Rewrite every line of the listing below with "locality" changed to "place" and nothing else altered. Leave the pictures out.

==============================

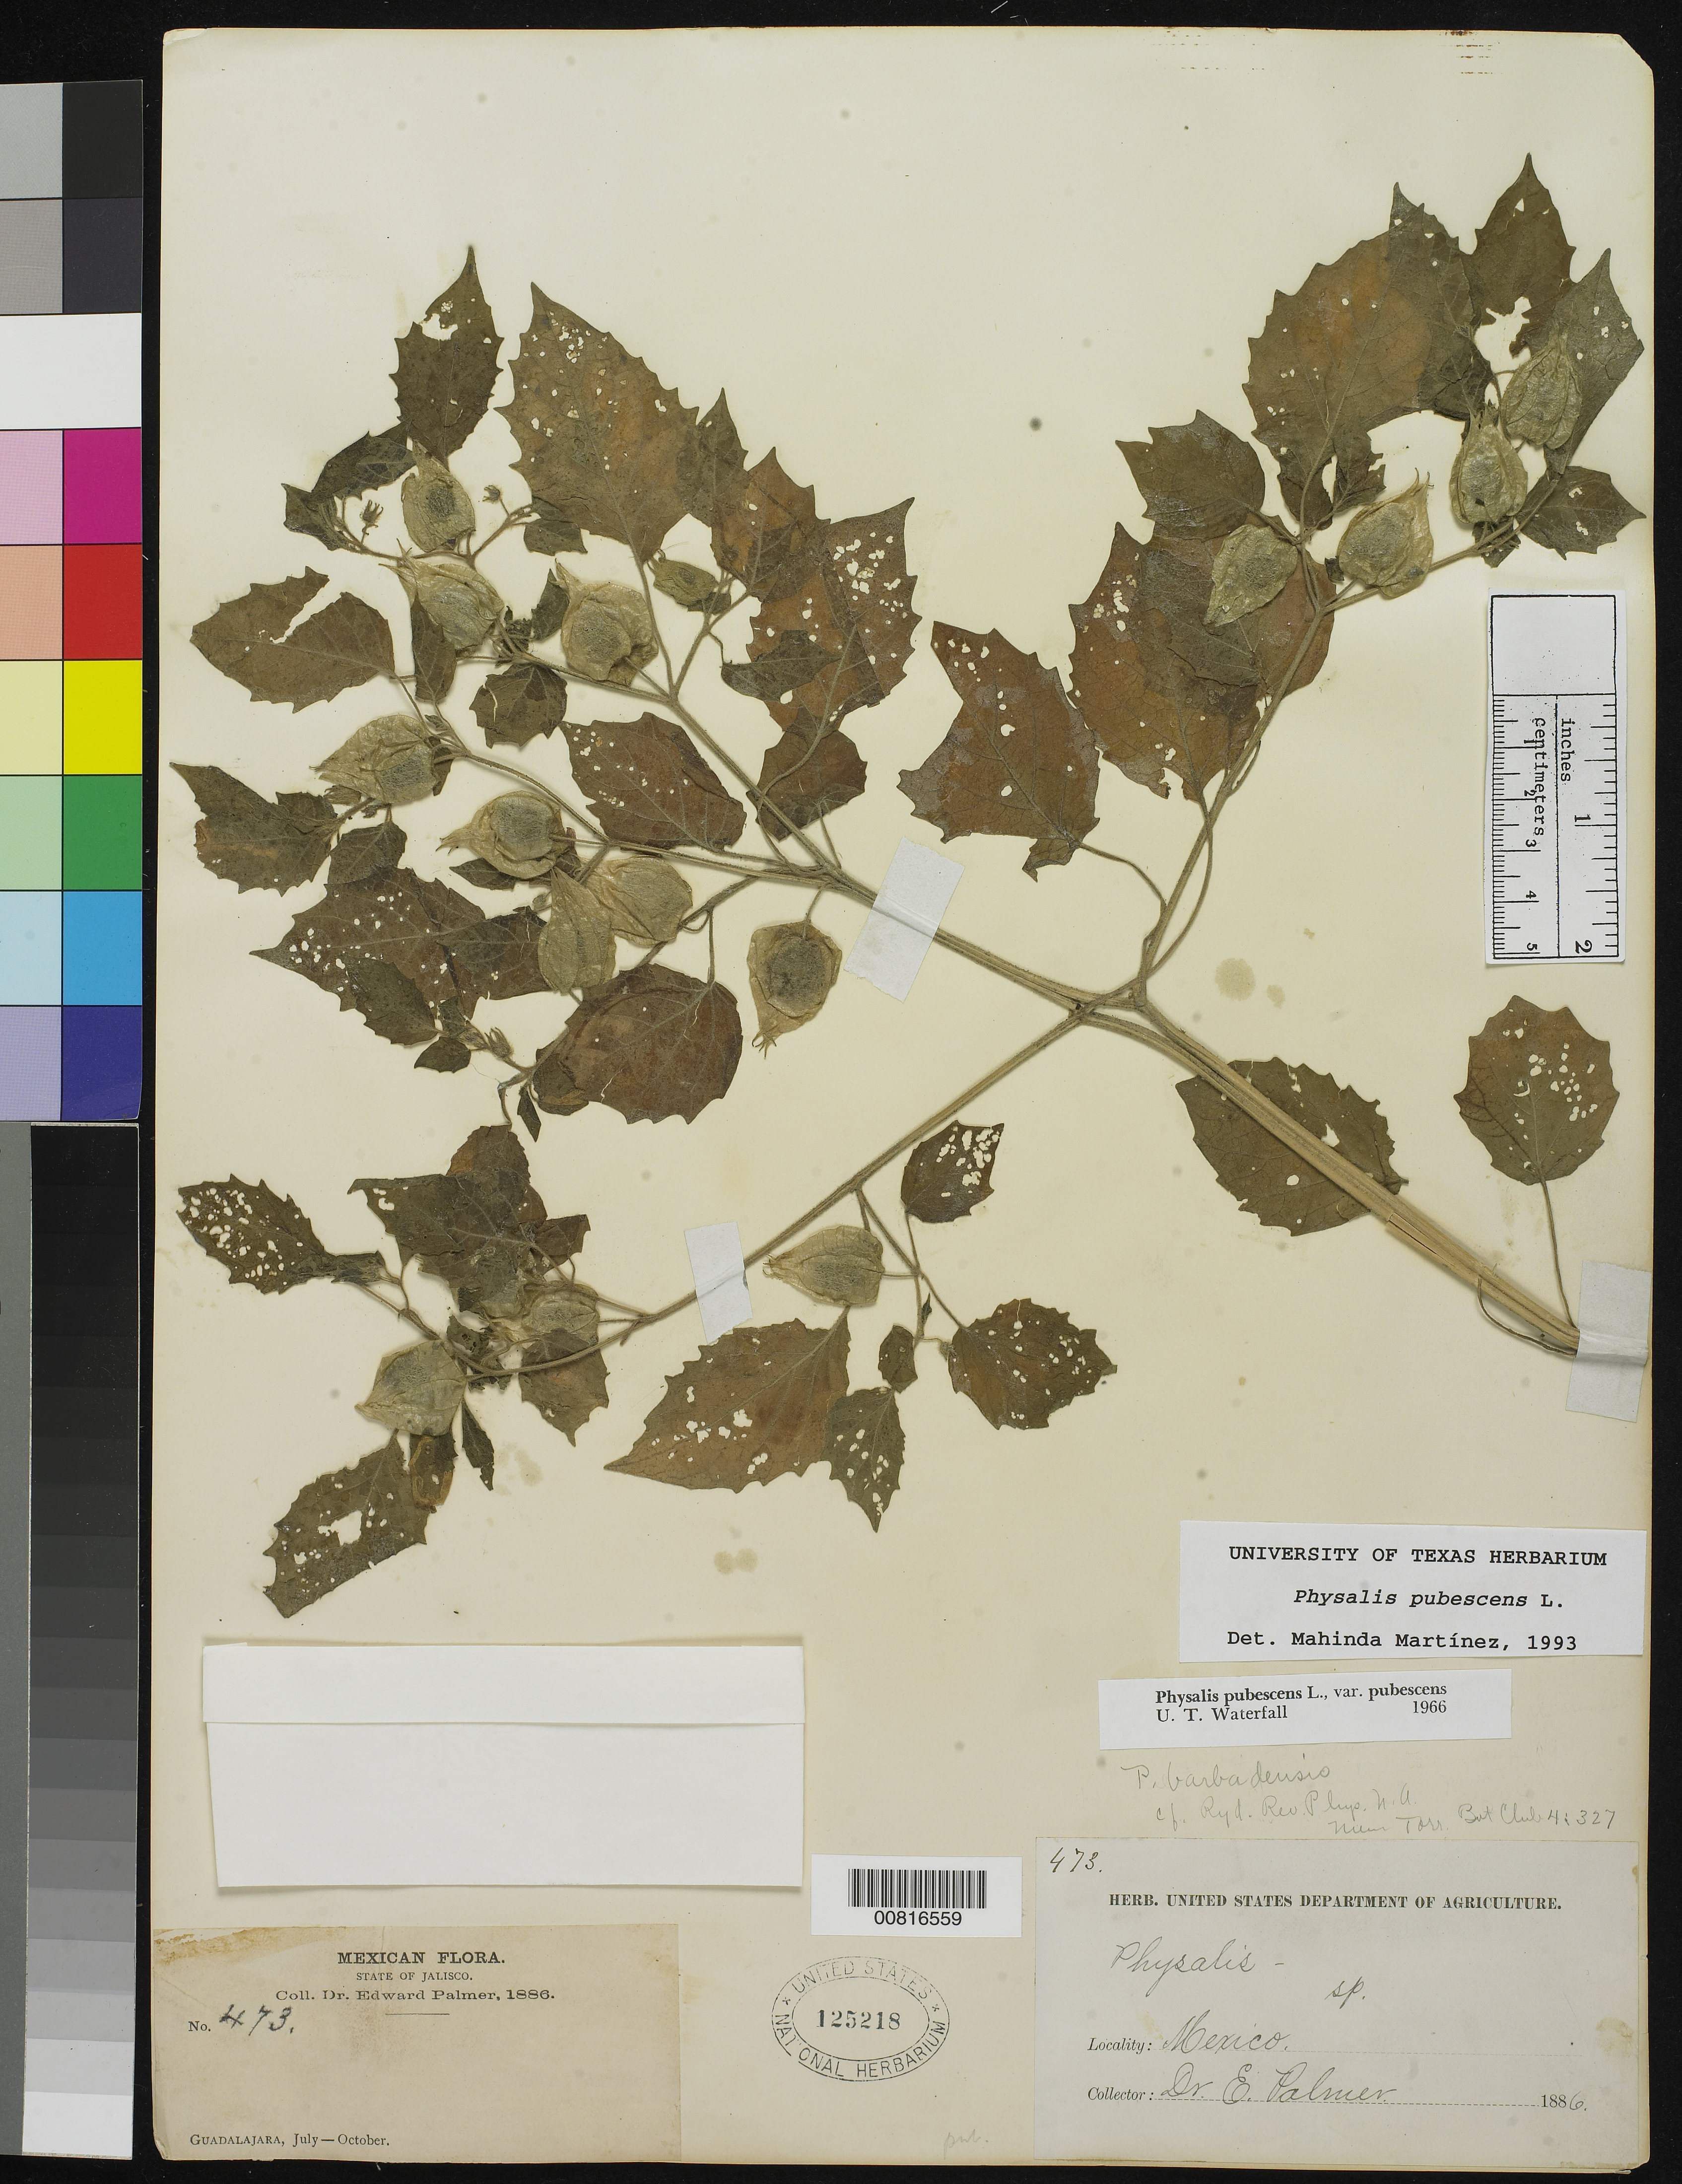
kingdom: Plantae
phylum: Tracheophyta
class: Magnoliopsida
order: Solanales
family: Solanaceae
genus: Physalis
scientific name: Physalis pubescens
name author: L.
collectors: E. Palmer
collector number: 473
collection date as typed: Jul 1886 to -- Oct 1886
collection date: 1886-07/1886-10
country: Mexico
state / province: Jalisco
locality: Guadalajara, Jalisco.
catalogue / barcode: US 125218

==============================

Answer to this task:
kingdom: Plantae
phylum: Tracheophyta
class: Magnoliopsida
order: Solanales
family: Solanaceae
genus: Physalis
scientific name: Physalis pubescens
name author: L.
collectors: E. Palmer
collector number: 473
collection date as typed: Jul 1886 to -- Oct 1886
collection date: 1886-07/1886-10
country: Mexico
state / province: Jalisco
place: Guadalajara, Jalisco.
catalogue / barcode: US 125218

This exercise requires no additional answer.